◆ GIVEN RECORDS
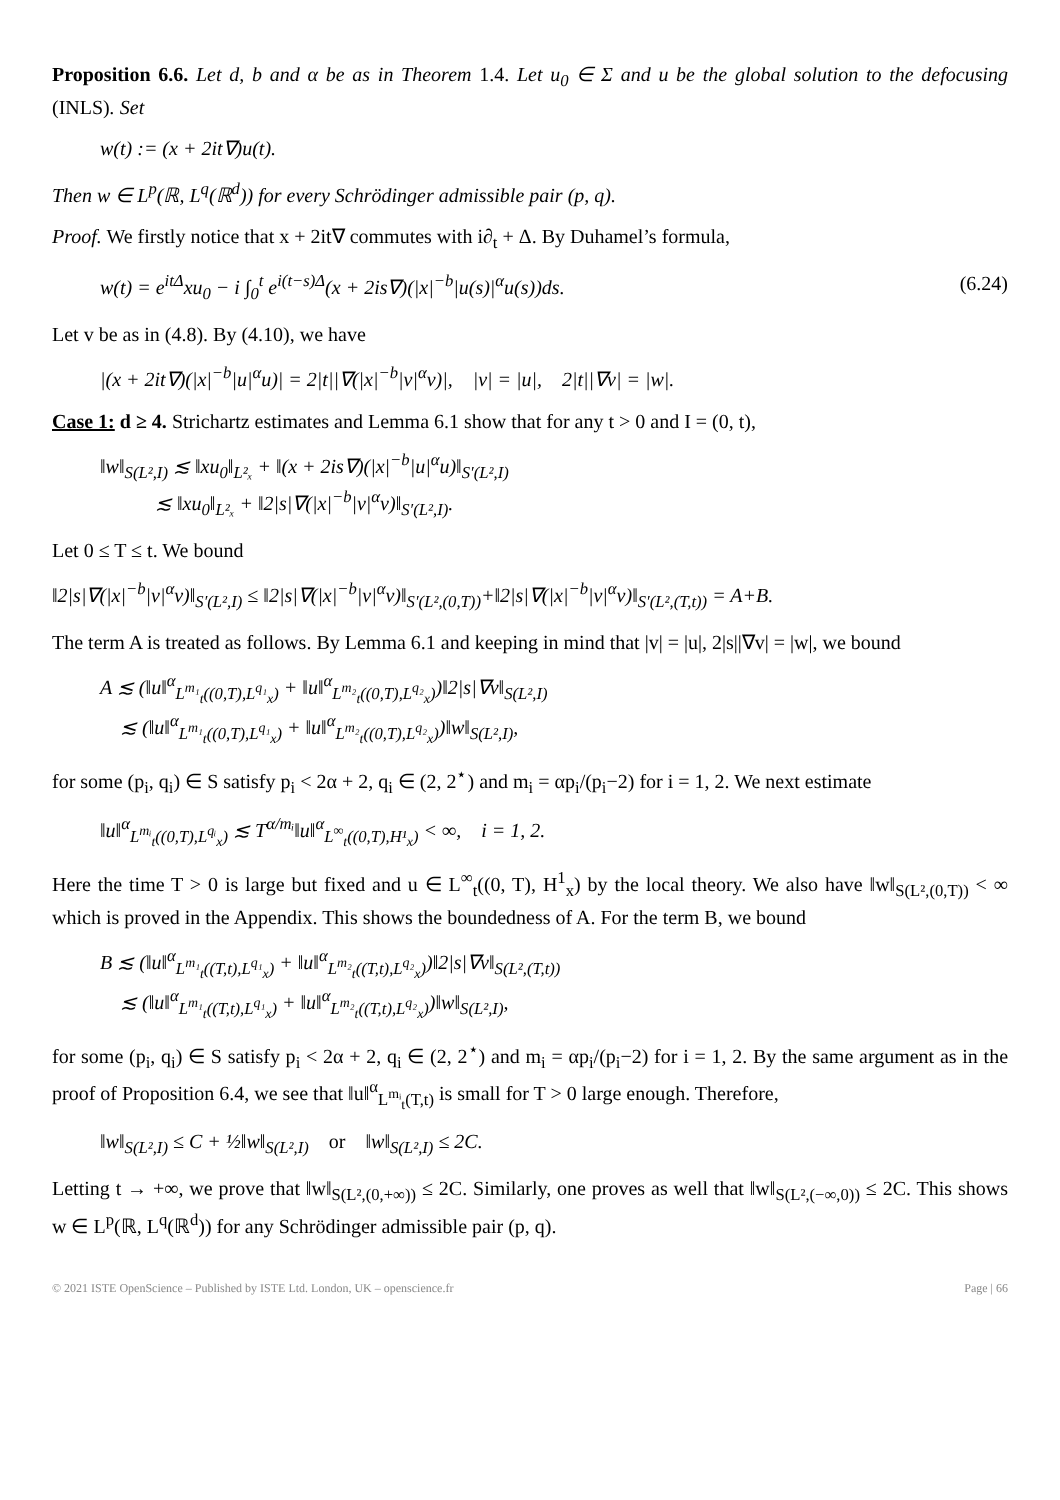Proposition 6.6. Let d, b and α be as in Theorem 1.4. Let u<sub>0</sub> ∈ Σ and u be the global solution to the defocusing (INLS). Set
w(t) := (x + 2it∇)u(t).
Then w ∈ L<sup>p</sup>(ℝ, L<sup>q</sup>(ℝ<sup>d</sup>)) for every Schrödinger admissible pair (p, q).
Proof. We firstly notice that x + 2it∇ commutes with i∂<sub>t</sub> + Δ. By Duhamel’s formula,
w(t) = e<sup>itΔ</sup>xu<sub>0</sub> − i ∫<sub>0</sub><sup>t</sup> e<sup>i(t−s)Δ</sup>(x + 2is∇)(|x|<sup>−b</sup>|u(s)|<sup>α</sup>u(s))ds. (6.24)
Let v be as in (4.8). By (4.10), we have
|(x + 2it∇)(|x|<sup>−b</sup>|u|<sup>α</sup>u)| = 2|t||∇(|x|<sup>−b</sup>|v|<sup>α</sup>v)|, |v| = |u|, 2|t||∇v| = |w|.
Case 1: d ≥ 4. Strichartz estimates and Lemma 6.1 show that for any t > 0 and I = (0, t),
‖w‖<sub>S(L²,I)</sub> ≲ ‖xu<sub>0</sub>‖<sub>L²ₓ</sub> + ‖(x + 2is∇)(|x|<sup>−b</sup>|u|<sup>α</sup>u)‖<sub>S′(L²,I)</sub>
≲ ‖xu<sub>0</sub>‖<sub>L²ₓ</sub> + ‖2|s|∇(|x|<sup>−b</sup>|v|<sup>α</sup>v)‖<sub>S′(L²,I)</sub>.
Let 0 ≤ T ≤ t. We bound
‖2|s|∇(|x|<sup>−b</sup>|v|<sup>α</sup>v)‖<sub>S′(L²,I)</sub> ≤ ‖2|s|∇(|x|<sup>−b</sup>|v|<sup>α</sup>v)‖<sub>S′(L²,(0,T))</sub>+‖2|s|∇(|x|<sup>−b</sup>|v|<sup>α</sup>v)‖<sub>S′(L²,(T,t))</sub> = A+B.
The term A is treated as follows. By Lemma 6.1 and keeping in mind that |v| = |u|, 2|s||∇v| = |w|, we bound
A ≲ (‖u‖<sup>α</sup><sub>L<sup>m₁</sup><sub>t</sub>((0,T),L<sup>q₁</sup><sub>x</sub>)</sub> + ‖u‖<sup>α</sup><sub>L<sup>m₂</sup><sub>t</sub>((0,T),L<sup>q₂</sup><sub>x</sub>)</sub>)‖2|s|∇v‖<sub>S(L²,I)</sub>
≲ (‖u‖<sup>α</sup><sub>L<sup>m₁</sup><sub>t</sub>((0,T),L<sup>q₁</sup><sub>x</sub>)</sub> + ‖u‖<sup>α</sup><sub>L<sup>m₂</sup><sub>t</sub>((0,T),L<sup>q₂</sup><sub>x</sub>)</sub>)‖w‖<sub>S(L²,I)</sub>,
for some (p<sub>i</sub>, q<sub>i</sub>) ∈ S satisfy p<sub>i</sub> < 2α + 2, q<sub>i</sub> ∈ (2, 2<sup>⋆</sup>) and m<sub>i</sub> = αp<sub>i</sub>/(p<sub>i</sub>−2) for i = 1, 2. We next estimate
‖u‖<sup>α</sup><sub>L<sup>mᵢ</sup><sub>t</sub>((0,T),L<sup>qᵢ</sup><sub>x</sub>)</sub> ≲ T<sup>α/mᵢ</sup>‖u‖<sup>α</sup><sub>L<sup>∞</sup><sub>t</sub>((0,T),H¹<sub>x</sub>)</sub> < ∞, i = 1, 2.
Here the time T > 0 is large but fixed and u ∈ L<sup>∞</sup><sub>t</sub>((0, T), H<sup>1</sup><sub>x</sub>) by the local theory. We also have ‖w‖<sub>S(L²,(0,T))</sub> < ∞ which is proved in the Appendix. This shows the boundedness of A. For the term B, we bound
B ≲ (‖u‖<sup>α</sup><sub>L<sup>m₁</sup><sub>t</sub>((T,t),L<sup>q₁</sup><sub>x</sub>)</sub> + ‖u‖<sup>α</sup><sub>L<sup>m₂</sup><sub>t</sub>((T,t),L<sup>q₂</sup><sub>x</sub>)</sub>)‖2|s|∇v‖<sub>S(L²,(T,t))</sub>
≲ (‖u‖<sup>α</sup><sub>L<sup>m₁</sup><sub>t</sub>((T,t),L<sup>q₁</sup><sub>x</sub>)</sub> + ‖u‖<sup>α</sup><sub>L<sup>m₂</sup><sub>t</sub>((T,t),L<sup>q₂</sup><sub>x</sub>)</sub>)‖w‖<sub>S(L²,I)</sub>,
for some (p<sub>i</sub>, q<sub>i</sub>) ∈ S satisfy p<sub>i</sub> < 2α + 2, q<sub>i</sub> ∈ (2, 2<sup>⋆</sup>) and m<sub>i</sub> = αp<sub>i</sub>/(p<sub>i</sub>−2) for i = 1, 2. By the same argument as in the proof of Proposition 6.4, we see that ‖u‖<sup>α</sup><sub>L<sup>mᵢ</sup><sub>t</sub>(T,t)</sub> is small for T > 0 large enough. Therefore,
‖w‖<sub>S(L²,I)</sub> ≤ C + ½‖w‖<sub>S(L²,I)</sub> or ‖w‖<sub>S(L²,I)</sub> ≤ 2C.
Letting t → +∞, we prove that ‖w‖<sub>S(L²,(0,+∞))</sub> ≤ 2C. Similarly, one proves as well that ‖w‖<sub>S(L²,(−∞,0))</sub> ≤ 2C. This shows w ∈ L<sup>p</sup>(ℝ, L<sup>q</sup>(ℝ<sup>d</sup>)) for any Schrödinger admissible pair (p, q).
© 2021 ISTE OpenScience – Published by ISTE Ltd. London, UK – openscience.fr Page | 66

◆ ACTIVITY
How many lines in the listing contain "large"? Answer with the number alone.

◆ TASK RESULT
2